▶ **Texto fornecido**:
<<<<

O conceito de família vem sendo modificado ao longo dos anos, ajustando-se aos novos tipos de constituição familiar. Sluzki (1997) atuou na ampliação de tal significado ao compreender o conceito como sendo abrangente a todos os membros de determinada moradia, que anteriormente era entendida como sendo formada apenas por pai, mãe e filhos.

No que diz respeito às mudanças sofridas pelo conceito original de família, destaca-se o entendimento sobre famílias reconstituídas, que são compreendidas como uma estrutura familiar que se origina de um novo casamento ou união, após uma ruptura familiar, sendo que um ou ambos integrantes já possuem filhos de outro relacionamento. Ainda, ressalta-se que as relações entre um cônjuge e os filhos do outro definem o eixo central que comanda essa nova organização familiar. Essa fusão de famílias é composta por sujeitos de diferentes regras, valores e costumes, o que pode ocasionar conflitos dentro do ambiente familiar. Os membros dessa nova formação vivenciam novas dificuldades quanto à autoridade dentro de casa, espaço e tempo, precisando ajustarem-se em uma nova normativa que funcione para o grupo todo.

O filme “Os seus, os meus e os nossos” foi lançado em 2006 e se trata de uma comédia e é um remake do do filme homônimo de 1968. O pai possui dez filhos e é viúvo, reencontra sua namorada do colégio, agora também viúva e que conta com oito filhos, e decidem se casar sem contar aos filhos.

Fonte: encurtador.com.br/gszK4

Como esperado, as famílias não se dão bem logo no início. São duas estruturas familiares completamente diferentes, com regras e costumes bastante distintos. Por isso, ao longo da produção, os telespectadores se divertem com os planos das crianças de acabar com o casamento dos pais. Quanto às novas relações fraternas do sistema, Ferraris (2002) citou alguns problemas que podem acontecer ao iniciar o processo de junção familiar, sendo divisões materiais e de espaço, mudanças na posição familiar, sentimento de perda do seu lugar, alianças ou coligações.

Tais problemas são evidenciados no filme, quando os atritos começam a acontecer entre os filhos devido ao antigo funcionamento familiar. Mudanças como o horário de usar o banheiro, barulhos excessivos, bagunças, reclamações, entre outras, são sentidas pelos jovens, que se incomodam a ponto de tramarem juntos contra o relacionamento dos pais. Sabe-se que cada membro da nova família possui uma história única, construída dentro do sistema familiar anterior, diante disso, os novos familiares não compartilham o mesmo estilo de vida, já que suas histórias familiares não são compartilhadas.

>>>>

Extraia do texto sobre famílias reconstituídas, sem nenhuma alteração, o trecho que se abre com as palavras que contêm "No que diz respeito" e se fecha com "o grupo todo.".

▶ **Material fornecido**:
<<<<

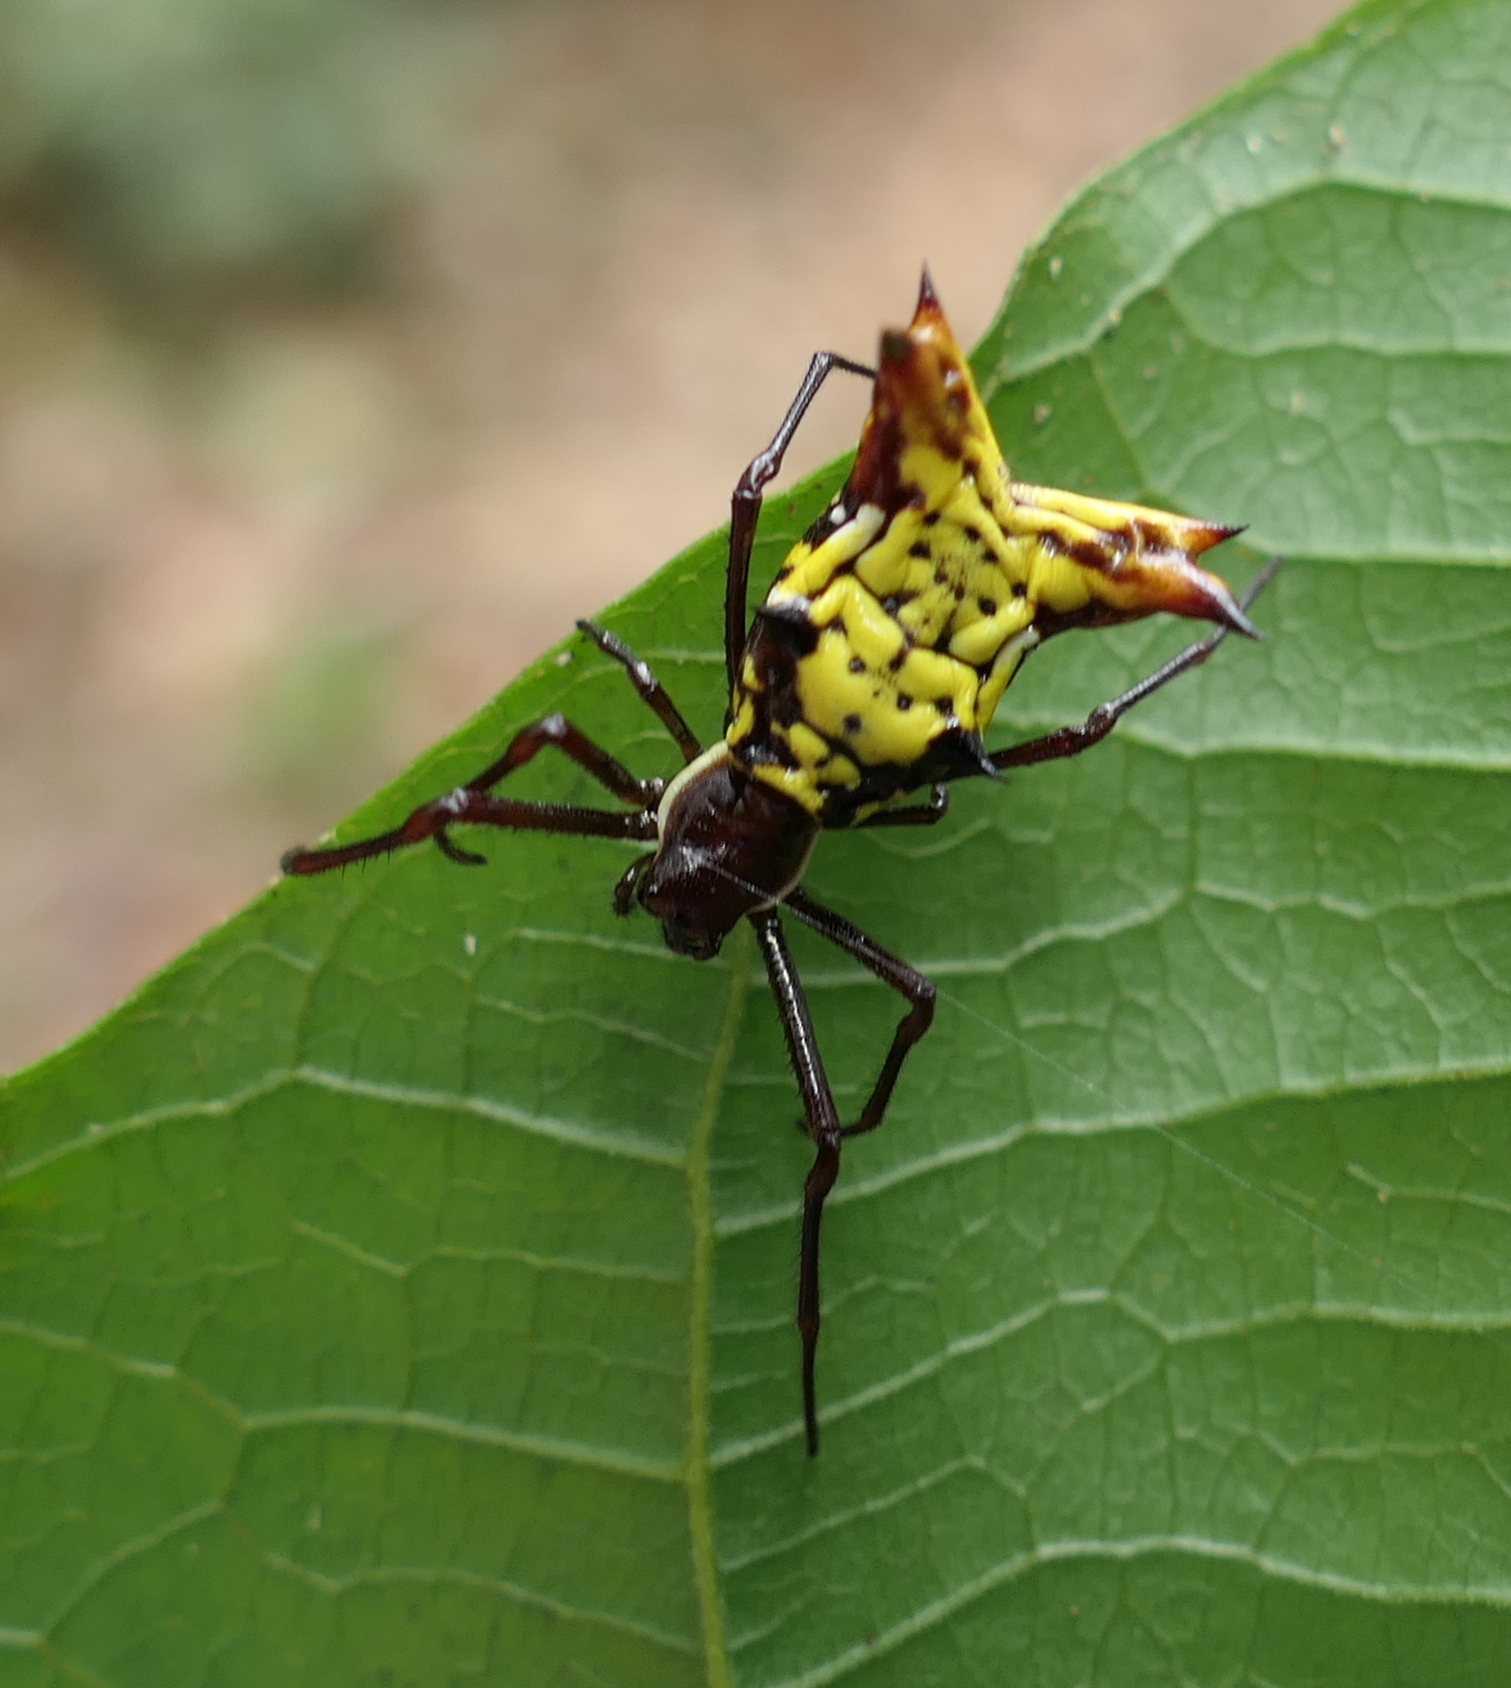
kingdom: Animalia
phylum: Arthropoda
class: Arachnida
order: Araneae
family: Araneidae
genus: Micrathena
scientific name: Micrathena fissispina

>>>>

▶ **Exercício resolvido**:
No que diz respeito às mudanças sofridas pelo conceito original de família, destaca-se o entendimento sobre famílias reconstituídas, que são compreendidas como uma estrutura familiar que se origina de um novo casamento ou união, após uma ruptura familiar, sendo que um ou ambos integrantes já possuem filhos de outro relacionamento. Ainda, ressalta-se que as relações entre um cônjuge e os filhos do outro definem o eixo central que comanda essa nova organização familiar. Essa fusão de famílias é composta por sujeitos de diferentes regras, valores e costumes, o que pode ocasionar conflitos dentro do ambiente familiar. Os membros dessa nova formação vivenciam novas dificuldades quanto à autoridade dentro de casa, espaço e tempo, precisando ajustarem-se em uma nova normativa que funcione para o grupo todo.